Sometimes the information is easy to find and at other times, not so easy.
That alone might be a red flag if you are considering coverage by a particular vendor.
One other crucial thing to take note of is knowing the exact date when your coverage will kick in.
Understanding your rights under COBRA
Here are several things you should know about the Consolidated Omnibus Budget Reconciliation Act (COBRA).
COBRA is a Federal law that will allow you to continue with the same health insurance you have been receiving through your spouse’s employer. You must agree as long as you agree to step in and pay the premiums.
Your spouse’s employer must have at least 20 employers and already have a health insurance plan in place.
If an employer has less than 20 employees, you may qualify for a mini-COBRA plan under the laws of your state.

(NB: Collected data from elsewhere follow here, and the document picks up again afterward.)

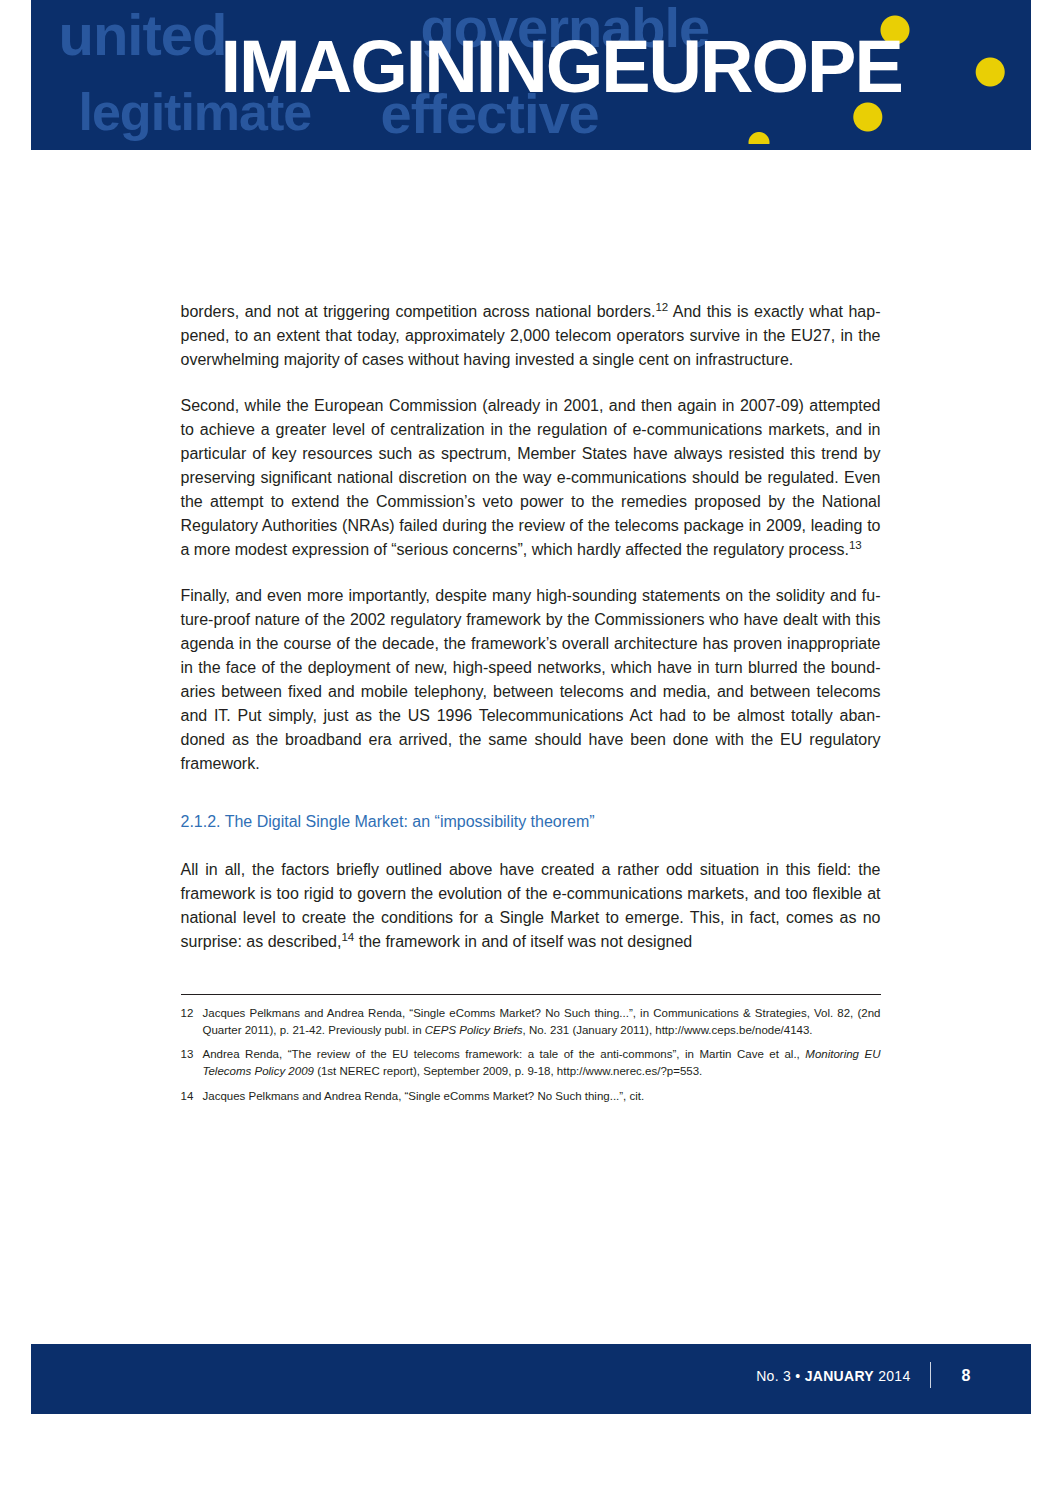united
legitimate
governable
effective
IMAGINING EUROPE
borders, and not at triggering competition across national borders.12 And this is exactly what happened, to an extent that today, approximately 2,000 telecom operators survive in the EU27, in the overwhelming majority of cases without having invested a single cent on infrastructure.
Second, while the European Commission (already in 2001, and then again in 2007-09) attempted to achieve a greater level of centralization in the regulation of e-communications markets, and in particular of key resources such as spectrum, Member States have always resisted this trend by preserving significant national discretion on the way e-communications should be regulated. Even the attempt to extend the Commission’s veto power to the remedies proposed by the National Regulatory Authorities (NRAs) failed during the review of the telecoms package in 2009, leading to a more modest expression of “serious concerns”, which hardly affected the regulatory process.13
Finally, and even more importantly, despite many high-sounding statements on the solidity and future-proof nature of the 2002 regulatory framework by the Commissioners who have dealt with this agenda in the course of the decade, the framework’s overall architecture has proven inappropriate in the face of the deployment of new, high-speed networks, which have in turn blurred the boundaries between fixed and mobile telephony, between telecoms and media, and between telecoms and IT. Put simply, just as the US 1996 Telecommunications Act had to be almost totally abandoned as the broadband era arrived, the same should have been done with the EU regulatory framework.
2.1.2. The Digital Single Market: an “impossibility theorem”
All in all, the factors briefly outlined above have created a rather odd situation in this field: the framework is too rigid to govern the evolution of the e-communications markets, and too flexible at national level to create the conditions for a Single Market to emerge. This, in fact, comes as no surprise: as described,14 the framework in and of itself was not designed
12 Jacques Pelkmans and Andrea Renda, “Single eComms Market? No Such thing...”, in Communications & Strategies, Vol. 82, (2nd Quarter 2011), p. 21-42. Previously publ. in CEPS Policy Briefs, No. 231 (January 2011), http://www.ceps.be/node/4143.
13 Andrea Renda, “The review of the EU telecoms framework: a tale of the anti-commons”, in Martin Cave et al., Monitoring EU Telecoms Policy 2009 (1st NEREC report), September 2009, p. 9-18, http://www.nerec.es/?p=553.
14 Jacques Pelkmans and Andrea Renda, “Single eComms Market? No Such thing...”, cit.
No. 3 • JANUARY 2014
8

Most states have mini-COBRA in place, except Alabama, Alaska, Arizona, Delaware, Idaho, Indiana, Michigan, Montana, Pennsylvania, Virginia, and Washington.
State mini-COBRA terms can be quite different from those provided by the standard federal COBRA, so you must research terms and conditions.
Your spouse’s employer must provide coverage for you, but you must notify the plan administrator within 60 days after you are divorced.
If you don’t comply with this requirement, you will not be eligible for COBRA coverage.
While COBRA coverage is an option, it does come with a downside.
Under COBRA, you are responsible for the entire healthcare premium, which will not include any amounts that an employer pays on behalf of an employee.
In some instances, you are charged 102% of the cost of the group rate.
You will want to compare costs, but you may find that other options are much more affordable than COBRA coverage.
The other limitation with COBRA is that coverage ends in 36 months. You will need to have new coverage in place within three years if you go with a COBRA option.
Medicare options after a divorce
If you are married, you are generally eligible for premium-free Part A Medicare through either your work history or your spouse’s work history. You must have paid Medicare taxes for at least 40 quarters of your working life.
When you get a divorce, you may have options for Medicare benefits depending on your situation and your ex-spouse’s situation.
According to the Social Security Administration, you can use your ex-spouse’s employment history after a divorce if you meet the following conditions:
- Your marriage must have lasted at least ten years or longer.
- You must be currently unmarried.
- You have reached the age of 62.
- Your ex-spouse is entitled to Social Security Retirement or disability benefits.
- The benefit you would receive based on your work is less than the benefit you would receive based on your ex-spouse’s work
If all of those conditions apply, you may be entitled to premium-free Part A and Part B coverage. This will be with the same premium that all enrollees must pay for Part B coverage.
If you or your ex-spouse do not meet the eligibility requirements for Medicare, you may still be able to purchase Part A after paying the applicable premium.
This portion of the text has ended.